■ **RECORDS FOR PROCESSING**:
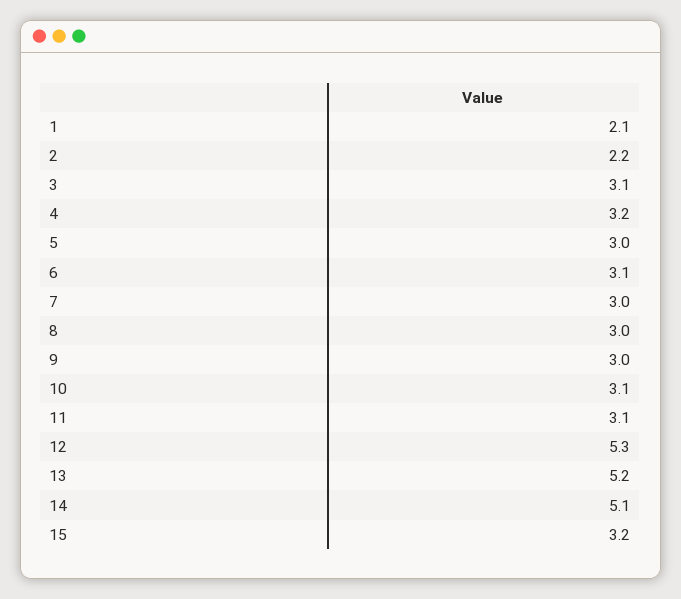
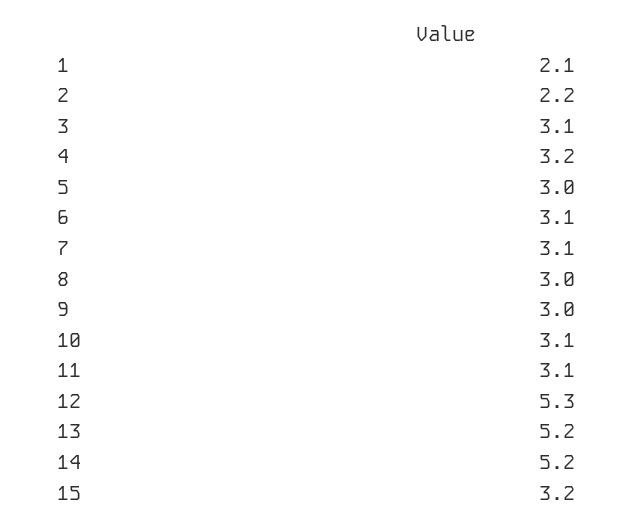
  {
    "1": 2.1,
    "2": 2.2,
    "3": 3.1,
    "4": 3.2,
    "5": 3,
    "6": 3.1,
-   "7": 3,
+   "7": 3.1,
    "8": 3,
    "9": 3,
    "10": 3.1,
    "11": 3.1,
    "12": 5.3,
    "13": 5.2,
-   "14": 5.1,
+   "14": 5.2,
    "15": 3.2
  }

■ **WHAT THIS TASK INVOLVES**: Without the pictures, return the whole of the data exactly as given.

■ **COMPLETED TASK**:
  {
    "1": 2.1,
    "2": 2.2,
    "3": 3.1,
    "4": 3.2,
    "5": 3,
    "6": 3.1,
-   "7": 3,
+   "7": 3.1,
    "8": 3,
    "9": 3,
    "10": 3.1,
    "11": 3.1,
    "12": 5.3,
    "13": 5.2,
-   "14": 5.1,
+   "14": 5.2,
    "15": 3.2
  }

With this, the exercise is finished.